This is the winter of Leonard Taylor's discontent.
Make that the second winter, and his coach at UC Berkeley, Lou Campenelli, isn't too happy either.
The reason: For the second basketball season in a row, the gifted 6-8 power forward from Inglewood and St. Bernard High School is unable to do battle on the hardwood for the battered Golden Bears.
Cal's record--8-13 overall, 5-8 in Pac 10--indicates how badly the 21-year-old Taylor is missed by coaches and teammates.
"With Leonard in the lineup," said Campenelli, "I have no doubt we'd be playing at least .500 ball. We probably would have beaten USC and USF, and we might even have had a flip-flop of what the record is."
Would Cal be maybe 13-8, 8-5?
"Absolutely," says Campenelli, obviously uncomfortable, not wanting to dwell on what might have been. "You have to remember that Leonard is one of our premier players. He was scoring almost 20 points and grabbing nine rebounds a game when we lost him last year. Just having him on the court would have given our younger players more confidence this season."
Behind Taylor's absence is a medical nightmare that lasted a year.
It started when Taylor, an All-American at St. Bernard's in Playa Del Rey, collided with UCLA's Reggie Miller in Pauley Pavilion a year ago Jan. 4. He landed in a heap under the basket after suffering a head-snapping blow between the shoulder blades.
Says Taylor, who will play as a fifth-year redshirt senior next season: "I never saw Reggie. And when I got up, I had this numbness, this tingling sensation up and down my body."
The symptoms lasted only a few seconds, Taylor recalls. "But my left arm was numb for two or three hours."
Nothing seemed broken, but as a precaution Taylor was sent for treatment and it was discovered that he suffered from congenital cervical stenosis.
The condition, characterized by a narrow spinal canal and often a flattened spinal cord, allows little or no room for compression in the event of trauma to the area. Thus, with less space around the body's central nerve cord, severe damage and paralysis looms as a possibility from a blow.
The prognosis for Taylor's basketball career, his high hope for making the NBA, suddenly turned terminal. He was told he should never play again.
"I got down when they told me that," Taylor says, "but somehow, down deep, I knew what they said was wrong."
Taylor and his mother, Bernice, have always been extremely close, so he called her during the darkest moment he'd ever faced.
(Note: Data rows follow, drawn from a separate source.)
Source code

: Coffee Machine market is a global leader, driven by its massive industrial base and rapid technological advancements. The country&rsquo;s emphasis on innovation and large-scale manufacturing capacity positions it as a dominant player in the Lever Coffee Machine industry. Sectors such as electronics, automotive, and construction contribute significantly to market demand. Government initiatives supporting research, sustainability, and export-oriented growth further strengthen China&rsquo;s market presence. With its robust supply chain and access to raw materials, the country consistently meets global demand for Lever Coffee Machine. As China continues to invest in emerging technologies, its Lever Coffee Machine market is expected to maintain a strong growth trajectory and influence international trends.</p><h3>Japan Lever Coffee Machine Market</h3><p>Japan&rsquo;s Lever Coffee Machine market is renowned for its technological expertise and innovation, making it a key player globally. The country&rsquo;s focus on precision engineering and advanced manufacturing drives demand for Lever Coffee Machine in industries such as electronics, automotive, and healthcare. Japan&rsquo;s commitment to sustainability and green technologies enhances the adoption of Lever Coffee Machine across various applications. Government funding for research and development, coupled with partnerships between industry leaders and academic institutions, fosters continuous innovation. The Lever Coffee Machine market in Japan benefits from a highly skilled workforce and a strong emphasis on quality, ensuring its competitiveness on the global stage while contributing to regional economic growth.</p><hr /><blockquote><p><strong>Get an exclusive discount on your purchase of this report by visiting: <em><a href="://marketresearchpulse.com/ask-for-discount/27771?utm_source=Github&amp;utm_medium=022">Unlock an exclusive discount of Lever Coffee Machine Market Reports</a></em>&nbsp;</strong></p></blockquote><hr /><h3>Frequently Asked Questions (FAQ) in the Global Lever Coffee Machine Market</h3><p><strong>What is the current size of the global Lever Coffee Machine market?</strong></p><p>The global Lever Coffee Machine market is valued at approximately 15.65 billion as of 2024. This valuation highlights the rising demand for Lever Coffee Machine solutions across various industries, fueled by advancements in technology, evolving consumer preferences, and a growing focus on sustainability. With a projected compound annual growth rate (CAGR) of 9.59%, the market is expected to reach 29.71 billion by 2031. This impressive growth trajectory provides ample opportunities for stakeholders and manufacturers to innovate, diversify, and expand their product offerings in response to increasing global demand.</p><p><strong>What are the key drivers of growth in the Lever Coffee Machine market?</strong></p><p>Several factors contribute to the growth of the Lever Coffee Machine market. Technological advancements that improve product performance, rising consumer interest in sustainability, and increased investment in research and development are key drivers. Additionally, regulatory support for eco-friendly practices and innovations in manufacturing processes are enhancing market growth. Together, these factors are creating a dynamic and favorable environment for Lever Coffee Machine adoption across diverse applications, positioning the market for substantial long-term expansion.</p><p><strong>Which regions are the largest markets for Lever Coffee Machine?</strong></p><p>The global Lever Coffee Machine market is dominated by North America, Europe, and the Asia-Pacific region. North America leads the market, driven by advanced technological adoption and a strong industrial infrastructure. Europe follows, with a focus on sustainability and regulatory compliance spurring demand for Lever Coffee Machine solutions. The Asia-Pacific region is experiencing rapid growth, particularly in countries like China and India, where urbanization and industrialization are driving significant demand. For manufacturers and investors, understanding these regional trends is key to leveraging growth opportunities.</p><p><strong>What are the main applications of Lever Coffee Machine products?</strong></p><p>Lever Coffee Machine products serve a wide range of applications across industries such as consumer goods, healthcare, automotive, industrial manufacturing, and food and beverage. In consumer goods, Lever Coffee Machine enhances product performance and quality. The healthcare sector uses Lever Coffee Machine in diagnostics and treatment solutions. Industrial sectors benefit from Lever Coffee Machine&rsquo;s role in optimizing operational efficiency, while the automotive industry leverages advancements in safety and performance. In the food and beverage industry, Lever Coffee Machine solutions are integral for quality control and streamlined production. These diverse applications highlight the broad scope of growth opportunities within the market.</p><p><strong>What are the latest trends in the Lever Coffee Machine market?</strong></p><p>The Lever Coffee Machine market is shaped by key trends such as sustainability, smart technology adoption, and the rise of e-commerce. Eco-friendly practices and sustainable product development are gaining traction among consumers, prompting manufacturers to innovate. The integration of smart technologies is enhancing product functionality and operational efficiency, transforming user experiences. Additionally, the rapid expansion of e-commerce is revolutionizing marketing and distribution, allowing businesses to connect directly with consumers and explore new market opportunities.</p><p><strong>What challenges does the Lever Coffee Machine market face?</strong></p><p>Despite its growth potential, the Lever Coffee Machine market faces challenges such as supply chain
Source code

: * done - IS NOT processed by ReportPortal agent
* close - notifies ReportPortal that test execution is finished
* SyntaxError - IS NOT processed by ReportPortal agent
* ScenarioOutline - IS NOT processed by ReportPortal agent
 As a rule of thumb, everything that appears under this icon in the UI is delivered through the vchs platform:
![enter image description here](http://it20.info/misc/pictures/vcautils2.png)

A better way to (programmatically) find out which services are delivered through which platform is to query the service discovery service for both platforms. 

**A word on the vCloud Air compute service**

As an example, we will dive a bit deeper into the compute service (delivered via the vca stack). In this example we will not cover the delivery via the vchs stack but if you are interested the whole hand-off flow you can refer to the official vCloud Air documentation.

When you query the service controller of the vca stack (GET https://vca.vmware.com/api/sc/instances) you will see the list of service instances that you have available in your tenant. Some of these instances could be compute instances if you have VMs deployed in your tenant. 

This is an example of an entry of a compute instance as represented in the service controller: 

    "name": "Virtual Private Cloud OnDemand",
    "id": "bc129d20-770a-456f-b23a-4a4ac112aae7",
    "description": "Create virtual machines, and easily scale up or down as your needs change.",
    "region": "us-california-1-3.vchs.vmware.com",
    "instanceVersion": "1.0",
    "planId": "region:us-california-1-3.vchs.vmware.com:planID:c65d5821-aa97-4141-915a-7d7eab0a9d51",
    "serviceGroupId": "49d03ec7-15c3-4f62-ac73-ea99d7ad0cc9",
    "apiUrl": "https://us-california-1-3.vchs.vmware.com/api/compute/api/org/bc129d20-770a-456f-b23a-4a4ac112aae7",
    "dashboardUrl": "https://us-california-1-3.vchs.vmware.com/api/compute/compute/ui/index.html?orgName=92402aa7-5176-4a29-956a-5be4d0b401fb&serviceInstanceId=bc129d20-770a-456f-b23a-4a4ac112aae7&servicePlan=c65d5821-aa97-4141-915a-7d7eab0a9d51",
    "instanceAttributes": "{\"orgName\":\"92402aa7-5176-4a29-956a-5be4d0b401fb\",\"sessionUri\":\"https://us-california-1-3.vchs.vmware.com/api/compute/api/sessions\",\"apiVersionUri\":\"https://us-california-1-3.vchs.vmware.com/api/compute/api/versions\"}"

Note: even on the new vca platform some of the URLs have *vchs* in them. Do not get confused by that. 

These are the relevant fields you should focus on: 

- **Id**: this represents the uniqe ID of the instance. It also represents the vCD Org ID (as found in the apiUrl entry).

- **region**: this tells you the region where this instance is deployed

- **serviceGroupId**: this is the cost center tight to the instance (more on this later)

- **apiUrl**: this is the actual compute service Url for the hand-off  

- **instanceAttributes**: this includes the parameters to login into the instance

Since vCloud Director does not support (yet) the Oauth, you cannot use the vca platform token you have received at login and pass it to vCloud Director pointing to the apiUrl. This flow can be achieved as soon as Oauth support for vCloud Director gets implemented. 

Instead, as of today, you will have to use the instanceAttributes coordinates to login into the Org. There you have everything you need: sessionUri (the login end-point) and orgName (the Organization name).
"He got very emotional," Bernice Taylor recalls. "He cried. All I could do was tell him to ask God to help him. I told Leonard not to give up hope. In situations like this the Lord is the only one you can turn to. If you do, he'll help you."
Armed with his family's religious faith and his feeling that the initial medical finding was inaccurate, Taylor became determined to play again. He had no idea how long and difficult the road would be.
After seeing several orthopedists and neurosurgeons in the Bay Area, Taylor decided he had to find an expert in spinal stenosis. More than a month had passed, and he'd found no definitive guidance, he said. It was postulated that he might have to have surgery if the tingling and numbness recurred. That would have entailed lopping off part of several vertebrae in his upper spine to give his spinal cord more room. All that would have been left to protect a portion of Taylor's spinal cord would be muscle and scar tissue. Obviously, his playing days would be over.
With the help of Cal Athletic Director Dave Maggard and the team physician, Dr. Jerome Patmont, Taylor located a specialist. And last March he flew to Philadelphia where he was examined by Dr. Joseph Torg at the University of Pennsylvania Medical Center. Taylor's frustrating wait continued for another week, but then suddenly a ray of hope appeared. Torg OKd him to play again.
Taylor was ecstatic. But when he got back to the Berkeley campus, he discovered that one opinion, even from someone as highly regarded as Torg, wasn't enough to satisfy legal and medical insurance requirements at the university. And there was another important consideration: University officials wanted to be sure that Taylor would not be exposing himself to a lifetime in a wheelchair.
"Leonard wanted to play," Maggard said. "And we wanted him to be able to play. But we also wanted to make sure it was safe for him."
It took time and it was frustrating, but subsequent medical opinions indicated, according to a Cal administrator, that Taylor was no more at risk than the average athlete who did not have cervical stenosis.
By then, the fall semester had started. On his own, Taylor had played--without ill effect or signs of potential problems--in a pro-am league in Marin County during the summer.
Taylor says the long wait for official approval to play got to him. "If I'm OKd to play, why can't I be treated like a normal athlete?" he asked.
But Taylor was back in school last fall and soon got approval from the university to play.